Please give the lines of the records that start at the line containing "Mostra dettagli autore" and end at the line containing "3 giugno 1986 a Manacor (Isole Baleari)", both included, as a numbered list with blank lines left out.

Source records
:::::

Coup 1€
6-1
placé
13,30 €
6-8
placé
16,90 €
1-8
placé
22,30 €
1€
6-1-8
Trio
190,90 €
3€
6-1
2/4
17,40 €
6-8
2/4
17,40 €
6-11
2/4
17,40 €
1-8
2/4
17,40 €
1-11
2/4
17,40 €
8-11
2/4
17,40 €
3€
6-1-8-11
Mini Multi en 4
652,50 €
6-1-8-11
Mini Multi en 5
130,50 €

:::::

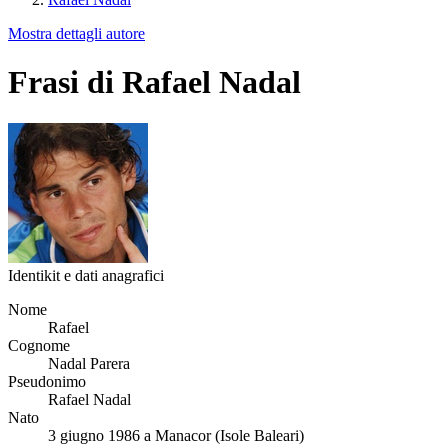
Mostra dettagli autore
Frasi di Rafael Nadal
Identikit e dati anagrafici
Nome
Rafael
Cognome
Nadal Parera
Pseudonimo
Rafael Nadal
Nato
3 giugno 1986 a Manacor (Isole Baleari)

:::::

Result of the exercise
1. Mostra dettagli autore
2. Frasi di Rafael Nadal
3. Identikit e dati anagrafici
4. Nome
5. Rafael
6. Cognome
7. Nadal Parera
8. Pseudonimo
9. Rafael Nadal
10. Nato
11. 3 giugno 1986 a Manacor (Isole Baleari)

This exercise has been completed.